Het licht is betoverend. Hoge plafonds, veel raam. Evi duidt: ‘Ik heb het in 2010 gekocht met mijn vorige liefde, helemaal casco. Mijn oma leefde nog en herinnerde zich hoe ze hier in de winter tijdens de oorlog kolen kwam stelen. Het is een oud schoolgebouw en de school was dicht in de oorlogswinter. Ze herkende alles nog.’

Veel liet ze zoals het was. De grote bakstenen muur, het steiger-houten plafond, de betonnen vloer. Het huis is rauw, industrieel, maar wel degelijk warm, het ademt en leeft. ‘Op die vloer zie je alle vlekken uit alle jaren nog, alles wat de kinderen ooit morsten. In de keuken is de olijfolie erin getrokken. De kinderen hebben gewoon thuis leren fietsen, ze kwamen natuurlijk een heel eind door die ruimte.’

In die ruimte hangt een speelse schommel, staat een piano en, onder een waanzinnige lamp met talrijke gloeilampen (‘Je poetst je gek, maar dat is ook wel weer zen’), een tamelijk unieke eettafel. ‘Die is met de hand gemaakt door de vader van een vriendinnetje, een professionele schilder. Ik had zelf een ontwerp gezocht, een Lempicka. Normaal is dat een naakt, maar ik dacht: een pot aardappelen op blote borsten, dat leidt zo af. Het is you love it or you hate it. De meeste mensen vinden het wel tof.’

Helemaal Evi

Hoe zie je nou dat dit huis helemaal Evi is? ‘Het is echt een verzameling van-alles-en-nog-wat. Veel kleur, maar ook veel wit. Mijn mama is kleuterjuf hè, dat zie je ook wel terug, met al die frutsels, knutsels, tekeningen, snuisterijtjes. Ik kom uit een eenvoudig gezin, er werd niet snel iets duurs gekocht, er werd echt verzameld. Zo ben ik ook. Ik kan heel lang wachten op dingen, zal het nooit zomaar ineens kopen. En ik kan ook weer heel gemakkelijk afscheid nemen van spullen. Mijn lief heeft zo meteen carte blanche, hij mag alles wegdoen en alles erin zetten. Het enige waar ik aan gehecht ben, zijn de bijzettafeltjes. Daar zit een verhaal aan vast. Ze zijn origineel, nog van de bruiloft van mijn ouders uit 1969. Nu zijn die allang gescheiden, maar toch, ik vind ze mooi. En verder? Alles zit in mijn hart en in mijn hoofd. Daar bewaar ik alles. Maar spullen? Dat is toch meer ballast, daar zit mijn ziel niet in.’

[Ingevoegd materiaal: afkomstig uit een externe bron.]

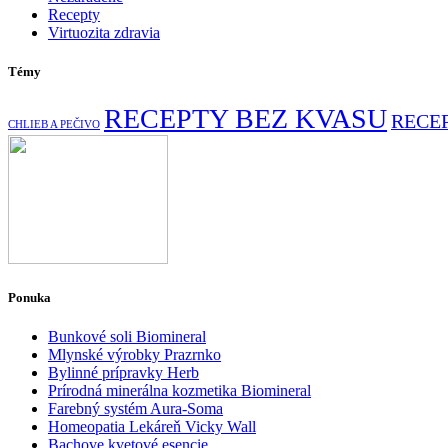
Recepty
Virtuozita zdravia
Témy
RECEPTY BEZ KVASU
RECE
CHLIEB A PEČIVO
Ponuka
Bunkové soli Biomineral
Mlynské výrobky Prazrnko
Bylinné prípravky Herb
Prírodná minerálna kozmetika Biomineral
Farebný systém Aura-Soma
Homeopatia Lekáreň Vicky Wall
Bachove kvetové esencie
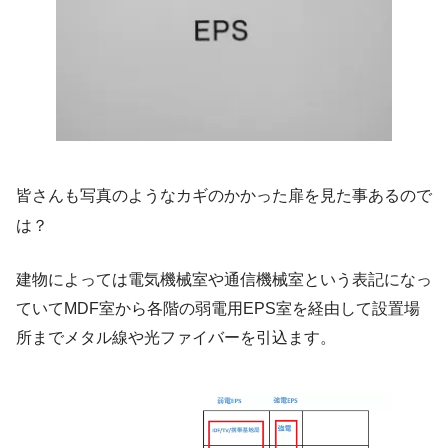
皆さんも写真のようなカギのかかった扉を見た事あるので
は？
建物によっては電気機械室や通信機械室という表記になっ
ていてMDF室から各階の弱電用EPS室を経由して設置場
所までメタル線や光ファイバーを引込ます。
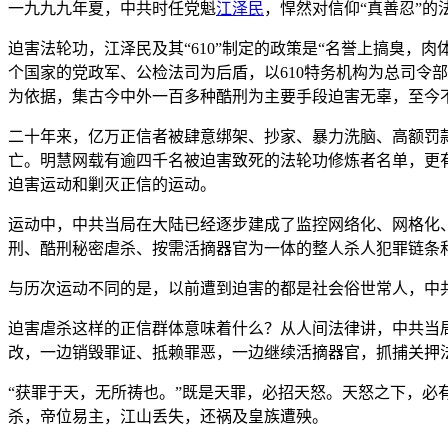
一九九九年夏，中共时任党魁
江泽民
，悍然对信仰“真善忍”的
迫害法轮功，江泽民及其“610”制定的政策是“名誉上搞臭
个国家的党政军、公检法司为后盾，以610特务机构为总司令
为依据，集古今中外一百多种酷刑为主要手段迫害无辜，至今
二十年来，亿万正信者被肆意绑架、抄家、暴力洗脑、高额罚
亡。明慧网载有逾四千名被迫害致死的法轮功修炼者名单，更
迫害运动和剿灭正信的运动。
运动中，中共当局在大陆已经逐步建成了监控网络化、网格化
刑、酷刑秘密虐杀、按需活摘器官为一体的整人杀人犯罪链条
与历次运动不同的是，以前遭到迫害的都是社会俗世常人，中
迫害虐杀这样的正信群体意味着什么？从人间法律讲，中共当
改，一边销毁罪证、抵赖罪恶，一边继续活摘器官，抓捕关押
“获罪于天，无所祷也。”既是天罪，必招天怒。天怒之下，必
杀，帝位易主，江山丢失，还祸及皇族遭殃。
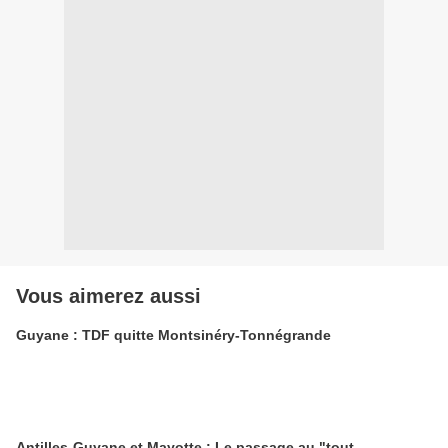
Vous aimerez aussi
Guyane : TDF quitte Montsinéry-Tonnégrande
Antilles-Guyane et Mayotte : Le passage au "tout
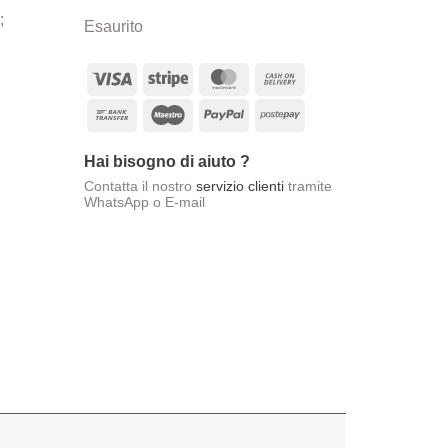
;
Esaurito
Visa
Stripe
MasterCard
Cash
On
Bank
Maestro
PayPal
Postepay
Delivery
Transfer
Hai bisogno di aiuto ?
Contatta il nostro
servizio clienti
tramite
WhatsApp o E-mail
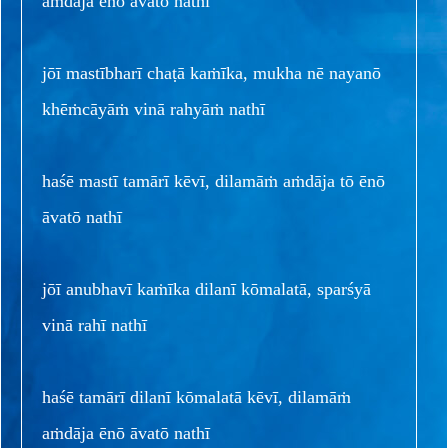
aṁdāja ēnō āvatō nathī
jōī mastībharī chaṭā kaṁīka, mukha nē nayanō
khēṁcāyāṁ vinā rahyāṁ nathī
haśē mastī tamārī kēvī, dilamāṁ aṁdāja tō ēnō
āvatō nathī
jōī anubhavī kaṁīka dilanī kōmalatā, sparśyā
vinā rahī nathī
haśē tamārī dilanī kōmalatā kēvī, dilamāṁ
aṁdāja ēnō āvatō nathī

Maar die schommel, die gaat toch nooit weg? ‘Neuh... de kinderen zitten daar graag op. En iedereen die binnenkomt zegt als eerste: “Ah, die schommel!” Ivo Niehe was hier laatst en die zat er meteen op. Heb ik hem geduwd. Even mijn momentje gepakt. Daarna ging hij piano spelen, dat heb ik opgenomen. Zo vaak zit daar ook niet iemand achter, hahaha!’